Starting to understand, maybe. x==23 and y==31 is a corner on a rectangular set of bins. That corner that is completely beyond the circle. The bin below, and the bin to the right, is at least partly within the circle?

There is some step size for the bins in both x and y. there is some radius for the circle. you want to determine the 23 and 31 value?

If that's correct, I'll suggest a brute force algorithm that tests bins in a loop, looking for one that satisfies the requirement.
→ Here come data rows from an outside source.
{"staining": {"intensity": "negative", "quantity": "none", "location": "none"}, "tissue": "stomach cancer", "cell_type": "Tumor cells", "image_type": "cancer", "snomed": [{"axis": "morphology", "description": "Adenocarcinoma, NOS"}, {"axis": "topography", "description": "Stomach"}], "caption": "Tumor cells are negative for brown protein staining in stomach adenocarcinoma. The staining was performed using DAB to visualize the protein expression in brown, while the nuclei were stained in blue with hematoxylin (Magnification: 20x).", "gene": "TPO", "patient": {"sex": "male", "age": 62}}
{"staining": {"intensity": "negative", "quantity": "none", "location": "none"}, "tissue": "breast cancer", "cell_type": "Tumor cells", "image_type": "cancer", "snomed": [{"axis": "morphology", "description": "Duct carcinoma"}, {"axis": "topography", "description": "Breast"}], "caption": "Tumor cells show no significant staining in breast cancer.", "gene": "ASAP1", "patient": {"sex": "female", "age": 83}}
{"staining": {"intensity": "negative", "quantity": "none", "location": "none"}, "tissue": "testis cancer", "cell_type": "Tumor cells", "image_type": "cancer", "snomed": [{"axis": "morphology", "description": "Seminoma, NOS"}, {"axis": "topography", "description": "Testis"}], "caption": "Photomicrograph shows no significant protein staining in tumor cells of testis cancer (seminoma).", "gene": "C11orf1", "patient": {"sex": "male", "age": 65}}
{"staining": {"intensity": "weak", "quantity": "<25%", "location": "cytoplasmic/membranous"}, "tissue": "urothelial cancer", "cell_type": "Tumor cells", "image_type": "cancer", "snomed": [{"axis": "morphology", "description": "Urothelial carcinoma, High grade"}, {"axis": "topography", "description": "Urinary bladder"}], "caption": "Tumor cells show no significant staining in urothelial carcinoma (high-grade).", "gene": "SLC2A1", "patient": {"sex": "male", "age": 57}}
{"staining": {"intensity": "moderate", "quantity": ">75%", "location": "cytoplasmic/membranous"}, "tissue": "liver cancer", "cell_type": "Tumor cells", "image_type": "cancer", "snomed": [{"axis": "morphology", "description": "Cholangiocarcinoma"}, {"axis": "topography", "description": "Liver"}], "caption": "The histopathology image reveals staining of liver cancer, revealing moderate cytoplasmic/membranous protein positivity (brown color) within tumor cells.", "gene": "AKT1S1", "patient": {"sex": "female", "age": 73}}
@Craige_Hales Yes, I want to determine the 23 and 31 value. Can you share an example code? Fairley new to this

brute force, just test every bin. You'll want to adjust something, but this is the idea.

New Window( "test",
	gb = Graph Box(
		Frame Size( 800, 800 ),
		radius = 43;
		xstep = 5;// bin stride across
		xsize = 3;// bin width
		ystep = 4;// bin stride down
		ysize = 2;// bin height
		xmin = 0;
		xmax = 100;
		xcenter = Mean( xmin, xmax );
		ymin = 0;
		ymax = 100;
		ycenter = Mean( ymin, ymax );
		// the bins are identified by their upper left corner
		isOutside = Function( {x, y}, // is this point out of the circle?
			Sqrt( (x - xcenter) ^ 2 + (y - ycenter) ^ 2 ) > radius
		);
		isAllOutside = Function( {x, y}, // are all 4 points of this bin out of the circle?
			isOutside( x, y ) & isOutside( x + xsize, y ) & isOutside( x, y + ysize ) & isOutside( x + xsize, y + ysize )
		);
		Circle( {xcenter, ycenter}, radius );
		For( x = xcenter - xsize / 2 - xstep * Ceiling( radius / xstep ), x <= xcenter + xsize / 2 + xstep * Ceiling( radius / xstep ), x += xstep,
			For( y = ycenter - ysize / 2 - ystep * Ceiling( radius / ystep ), y <= ycenter + ysize / 2 + ystep * Ceiling( radius / ystep ),
				y += ystep, 
				// is this bin outside, and the right,below siblings not outside?
				If( isAllOutside( x, y ) & !isAllOutside( x + xstep, y ) & !isAllOutside( x, y + ystep ),
					Rect( x, y, x + xsize, y + ysize, fill = 1 ),
					Rect( x, y, x + xsize, y + ysize, fill = 0 )
				)
			)
		);

	)
);
gb << setyaxis( {Min( 100 ), Max( 0 )} );

The for-loops look complicated just to center the bins on the circle. I don't know what the real rule is.

I'm a bit unclear on the rule that will make exactly one selection.